Food News

Orana is coming to Sydney for four weeks

Chef-owner Jock Zonfrillo is bringing his ground-breaking Adelaide restaurant, where native ingredients take centre stage, to the former Longrain space.
Orana's Jock Zonfrillo

Orana's Jock Zonfrillo.

Photo: Jacqui Way

Adelaide restaurant Orana is heading to Sydney, albeit temporarily. Chef-owner Jock Zonfrillo and his ground-breaking menu will be in the Harbour City from 16 August to 15 September.

And the site? He’s taking over the Surry Hills basement venue that, until last Sunday, housed modern Thai restaurant Longrain.

But the Sydney residency is not just about the food. Zonfrillo is on a mission to spread the word about The Orana Foundation, an organisation founded by the chef to preserve and research native Australian ingredients and the heritage of Indigenous food culture.

“This is not just about opening a fancy restaurant for four weeks,” says Zonfrillo. “It’s about raising awareness of what we’re doing with The Orana Foundation – and food is the vehicle to changing perceptions about minds about Indigenous culture.”

The foundation, which counts The University of Adelaide and the Botanic Gardens of South Australia among its partners, is working with Indigenous communities to develop a database of edible native plants, and investigating how they can be grown commercially.

The Scotsman, who moved to Australia in 2000, says Australian restaurants have come a long way from the “bush tucker” era of the ’90s. “It’s important to engage with Indigenous ingredients in a real way, not a tokenistic way,” says Zonfrillo. At Orana (ranked third on the Gourmet Traveller 2019 Restaurant Guide), the 18-course dégustation menu is all excitement and innovation, weaving from plates of pickled kohlrabi stuffed with Dorrigo pepper, crocodile consommé flavoured with Geraldton wax, and marron dressed with native honey, macadamia and green ants. But the menu never loses sight of the need for things to taste good.

Critically, it’s the people behind Orana – the chefs, the floorstaff – that make up the sum of its parts. So Zonfrillo is shutting up the Adelaide restaurant for four weeks, and bringing the whole team to Sydney, too. “There’s no way I could do it without them. We want our best team in Sydney,” says Zonfrillo. It’s a huge financial gamble – there’s travel and accommodation costs for all his staff for a month. “It’s a very expensive operation. It’s almost cost-prohibitive,” he says.

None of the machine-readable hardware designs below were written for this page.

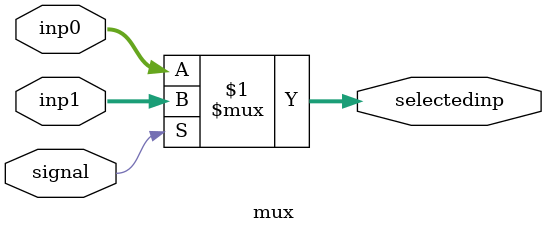
<source format=v>

module mux(inp0,inp1,signal,selectedinp);

parameter n=32;

input [31:0] inp0;   //the 2 inputs that we will be selecting from 
input [31:0] inp1;
input signal;        //the control signal for determing the output signal
output [31:0] selectedinp;  //output

assign selectedinp = signal ? inp1 : inp0;  //if statement for determing the 
                                            //selected input based on signal

endmodule


</source>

Factor in too that Zonfrillo and his team have been preserving, bottling and fermenting dozens of native ingredients for the past six months (he rattles off a mind-boggling list – twelve types of eucalypt, sea parsley, cinnamon myrtle, strawberry gum, bush lemongrass, gubinge [Kakadu plum] harvested from Nyulnyul land in the Kimberley region).

These overheads might explain the $350 price tag for a seat at the Orana Sydney table, almost $100 dearer than its dinner tasting menu in Adelaide. But Zonfrillo is putting his money where his mouth is – 10 per cent of the pop-up restaurant’s profits will go towards The Orana Foundation.

It’s an ambitious project, and Zonfrillo is nervous. He’ll be on the pans six days a week, with Mondays off to spend time with his young family. But he’s determined. “This is about making change,” he says. “It’s to bring about a different viewpoint to the diner, one conversation at a time.”

Orana’s Sydney residence runs from 16 August to 15 September at 85 Commonwealth St, Surry Hills, NSW. Open for lunch Thu–Sat, and dinner Tue–Sun, $350 for the food menu, payable at time of booking.

Bookings will open online from 9 July, 9am AEST. Bookings for all tables will be made available at once. Bookings can be made for tables of two, four, six or eight. There are also two private dining rooms that can accommodate 12 and 16 diners each. For bookings, go to restaurantorana.com.